Astronaut Kate Rubins was involved in initial testing of the suit and said mobility was one of the biggest upgrades she noticed.
“The more mobility you have, the more tasks you can get done and the more science you can accomplish,” Rubins said. Rubins has flown on the space station and said the xEMUs are significantly better than the suits used on the space station.
They also have different requirements. The space station suits are built for work in zero gravity, where astronauts float about outside of the station. There is no need for mobility in the legs, Rubins said, because you don’t really use them.
“This is a big step up from current suits we flew with on ISS,” Rubins said.
The survival suit will be worn by astronauts during launch and reentry on the Orion spacecraft. If Orion suffers a pressurization failure, astronauts could live in these suits for up to six days.
Limited usability
Retired astronaut Bonnie Dunbar said Tuesday that the biggest limitation of the current space suits is that “one size does not fit all.”
Dunbar, who flew on five shuttle missions between 1985 and 1998, said she and many other astronauts struggled with suit fit during the shuttle era.
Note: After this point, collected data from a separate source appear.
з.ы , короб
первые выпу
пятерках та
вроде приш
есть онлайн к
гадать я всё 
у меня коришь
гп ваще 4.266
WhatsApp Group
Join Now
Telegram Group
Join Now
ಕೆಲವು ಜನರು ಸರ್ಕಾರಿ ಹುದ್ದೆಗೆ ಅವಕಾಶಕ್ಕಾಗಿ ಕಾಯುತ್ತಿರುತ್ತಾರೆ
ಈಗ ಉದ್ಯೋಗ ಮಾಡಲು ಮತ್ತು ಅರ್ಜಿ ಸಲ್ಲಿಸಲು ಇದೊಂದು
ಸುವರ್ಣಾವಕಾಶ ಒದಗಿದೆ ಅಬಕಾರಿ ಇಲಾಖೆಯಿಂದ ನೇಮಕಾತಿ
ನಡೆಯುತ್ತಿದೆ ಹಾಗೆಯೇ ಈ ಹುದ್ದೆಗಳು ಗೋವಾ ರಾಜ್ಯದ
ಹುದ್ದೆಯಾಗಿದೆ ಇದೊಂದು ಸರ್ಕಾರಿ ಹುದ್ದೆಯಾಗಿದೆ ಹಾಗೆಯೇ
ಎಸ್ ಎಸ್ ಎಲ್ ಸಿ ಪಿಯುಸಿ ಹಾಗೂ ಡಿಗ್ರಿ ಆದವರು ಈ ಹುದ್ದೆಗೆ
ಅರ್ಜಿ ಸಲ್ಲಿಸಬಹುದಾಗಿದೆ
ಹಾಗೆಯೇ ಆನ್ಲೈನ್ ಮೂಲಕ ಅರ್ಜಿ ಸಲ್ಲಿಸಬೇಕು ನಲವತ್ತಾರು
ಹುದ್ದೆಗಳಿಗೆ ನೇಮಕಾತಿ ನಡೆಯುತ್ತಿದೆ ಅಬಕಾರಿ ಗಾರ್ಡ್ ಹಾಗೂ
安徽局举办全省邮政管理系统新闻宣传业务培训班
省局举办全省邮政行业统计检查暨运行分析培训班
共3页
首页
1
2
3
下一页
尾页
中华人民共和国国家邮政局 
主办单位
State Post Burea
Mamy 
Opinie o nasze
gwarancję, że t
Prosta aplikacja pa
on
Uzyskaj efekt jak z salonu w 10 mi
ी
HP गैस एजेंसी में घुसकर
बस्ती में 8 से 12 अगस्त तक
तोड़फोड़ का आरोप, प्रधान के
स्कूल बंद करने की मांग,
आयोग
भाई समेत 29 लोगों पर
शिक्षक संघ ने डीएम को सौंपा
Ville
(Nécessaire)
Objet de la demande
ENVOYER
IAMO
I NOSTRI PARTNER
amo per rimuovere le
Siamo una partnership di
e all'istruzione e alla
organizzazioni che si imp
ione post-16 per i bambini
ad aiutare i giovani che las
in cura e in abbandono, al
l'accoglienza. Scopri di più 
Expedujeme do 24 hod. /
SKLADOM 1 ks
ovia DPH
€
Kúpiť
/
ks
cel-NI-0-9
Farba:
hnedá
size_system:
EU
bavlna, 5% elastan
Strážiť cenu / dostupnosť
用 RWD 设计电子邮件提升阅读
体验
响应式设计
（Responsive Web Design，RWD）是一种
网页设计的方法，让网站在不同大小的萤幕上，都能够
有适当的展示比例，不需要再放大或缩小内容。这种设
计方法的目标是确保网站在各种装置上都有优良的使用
For her, bending the elbow of the suit was the issue.
The suits are made with a man’s shoulder in mind, she said, and therefore it didn’t line up with her elbow joint. So she was forced to use her other hand to help the bend along.
And that was during the height of the shuttle era, when there were five different sizes for individuals to choose from. Now, there’s only three — which means Dunbar wasn’t at all surprised when NASA astronaut Anne McClain dropped out of the first, all-female spacewalk because her suit didn’t fit.
“We knew that would happen 20 years ago,” Dunbar told the Houston Chronicle during an interview at the annual meeting of Association of Space Explorers Planetary Congress held at Space Center Houston.
Besides the fit issues, the spacesuits astronaut wear to work outside the space station are the same ones that were built in 1974 and first used in 1981.
Given their age, they are in constant need of maintenance — something that has gotten harder since the Space Shuttle program was shuttered in 2011. NASA used to transport the suits back to Earth for maintenance on the shuttle, but now much of the maintenance must be done on the space station.
The aging spacesuits have been a long-known-about problem for NASA, as highlighted by the agency’s Aerospace Safety Advisory Panel in April.
“In its 1st quarterly meeting in March, the panel noted the challenges of maintaining an ambitious yet necessary (spacewalk) schedule for sustainment of ISS, while simultaneously managing a program for extending the suit-life of the aging (suits),” according to notes on the April public meeting. “It is increasingly apparent that the usable life of the (spacewalk) suits is limited.”
In its 2017 report, the inspector general determined that NASA may not have enough suits to last until the end of the agency’s commitment to the orbiting laboratory, in 2024. Congress likely will extend the federal government’s commitment to the space station until at least 2030.
The same core systems of the xEMU suit could be used to replace those of the space station, according to NASA.